Die Maßnahmen, die wir auf den Weg brachten
Schon in den 2020er Jahren wurden mit Unterstützung des Deutschen Bauernverbandes EU-weite Pestizidverbote aufgeweicht. Die deutschen Umweltverbände und der Spitzenverband der ökologischen Lebensmittelwirtschaft (BÖLW) bewerteten das sehr kritisch: Ihre Bemühungen um eine Wiederherstellung ausreichender Bestäuberleistungen würden dadurch unterlaufen. Das Landwirtschaftsministerium dagegen betonte die rückläufigen Gewässerbelastungen mit Stickstoff und Spritzmittelrückständen und appellierte an die Landwirt:innen, die wieder zugelassenen Produkte nur sehr zielgerichtet und in möglichst geringer Dosierung einzusetzen. Es gelte, die nach jahrelangen Rechtsstreitigkeiten erreichten Wasserqualitäten nicht zu gefährden und weitere Klagen der EU und von Umweltverbänden wegen Nichteinhaltung der Wasserrahmenrichtlinie zu vermeiden.
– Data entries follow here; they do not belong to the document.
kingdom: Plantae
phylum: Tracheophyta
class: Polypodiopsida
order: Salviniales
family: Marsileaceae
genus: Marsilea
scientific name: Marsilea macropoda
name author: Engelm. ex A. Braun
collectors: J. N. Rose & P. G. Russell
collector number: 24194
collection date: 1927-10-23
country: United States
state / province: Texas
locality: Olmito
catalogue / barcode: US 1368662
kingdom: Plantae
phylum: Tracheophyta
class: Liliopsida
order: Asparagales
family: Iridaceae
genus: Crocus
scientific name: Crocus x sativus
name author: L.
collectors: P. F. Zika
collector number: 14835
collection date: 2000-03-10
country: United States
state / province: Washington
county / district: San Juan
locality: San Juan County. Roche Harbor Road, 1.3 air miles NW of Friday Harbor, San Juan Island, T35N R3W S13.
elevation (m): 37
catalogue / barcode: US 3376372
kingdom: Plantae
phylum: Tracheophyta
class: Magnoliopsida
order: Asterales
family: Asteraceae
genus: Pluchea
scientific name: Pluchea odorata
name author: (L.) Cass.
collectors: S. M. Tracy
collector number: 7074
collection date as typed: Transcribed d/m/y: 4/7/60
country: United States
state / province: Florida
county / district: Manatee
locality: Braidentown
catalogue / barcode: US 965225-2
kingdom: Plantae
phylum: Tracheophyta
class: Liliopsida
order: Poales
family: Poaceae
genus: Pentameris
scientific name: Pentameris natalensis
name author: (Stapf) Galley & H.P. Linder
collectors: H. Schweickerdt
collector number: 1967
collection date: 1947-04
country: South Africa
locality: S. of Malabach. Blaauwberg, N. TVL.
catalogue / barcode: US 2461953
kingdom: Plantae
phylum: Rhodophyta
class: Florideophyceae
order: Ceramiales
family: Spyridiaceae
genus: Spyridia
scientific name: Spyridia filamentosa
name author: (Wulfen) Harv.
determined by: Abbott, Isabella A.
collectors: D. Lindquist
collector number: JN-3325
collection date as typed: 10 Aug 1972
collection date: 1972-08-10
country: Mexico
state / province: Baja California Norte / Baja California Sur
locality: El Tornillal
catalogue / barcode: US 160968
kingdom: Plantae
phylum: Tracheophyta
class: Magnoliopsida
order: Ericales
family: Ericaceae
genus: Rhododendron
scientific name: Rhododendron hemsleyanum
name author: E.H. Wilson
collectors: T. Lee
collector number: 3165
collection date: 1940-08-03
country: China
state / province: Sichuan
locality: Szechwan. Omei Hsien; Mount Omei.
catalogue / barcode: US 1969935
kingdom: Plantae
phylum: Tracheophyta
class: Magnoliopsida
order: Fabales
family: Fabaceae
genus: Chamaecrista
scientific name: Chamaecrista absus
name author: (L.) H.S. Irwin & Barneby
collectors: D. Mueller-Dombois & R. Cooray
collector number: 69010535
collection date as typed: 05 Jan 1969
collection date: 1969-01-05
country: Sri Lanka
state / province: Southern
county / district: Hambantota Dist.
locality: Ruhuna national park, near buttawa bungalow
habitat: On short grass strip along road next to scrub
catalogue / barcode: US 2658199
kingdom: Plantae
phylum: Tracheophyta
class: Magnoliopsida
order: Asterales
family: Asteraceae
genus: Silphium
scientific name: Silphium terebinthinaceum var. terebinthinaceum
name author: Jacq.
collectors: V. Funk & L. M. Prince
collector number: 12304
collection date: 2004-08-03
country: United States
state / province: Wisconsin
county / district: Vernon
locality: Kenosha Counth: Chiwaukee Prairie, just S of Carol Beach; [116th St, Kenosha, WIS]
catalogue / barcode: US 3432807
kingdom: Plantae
Nach den starken Waldschäden aufgrund von Dürre und Schädlingsbefall seit 2018 mussten viele Flächen neu aufgeforstet werden. Hierbei wurde weitgehend auf die Anpflanzung von Monokulturen verzichtet. Angepflanzt wurden und vor allem Laubbaumarten sowie Douglasien für zukünftige klimatolerante Mischwälder. Gleichwohl bleibt der deutsche Wald ein Sorgenkind, da die Wiederaufforstung aufgrund anhaltender Dürrejahre mit vielen Rückschlägen und Verlusten verbunden ist. Damit zerschlugen sich die Hoffnungen, mit deutschen Wäldern zum Beispiel über eine vermehrte Kohlenstoffspeicherung im Holz und in den Böden zur Reduktion des Klimawandels beitragen zu können.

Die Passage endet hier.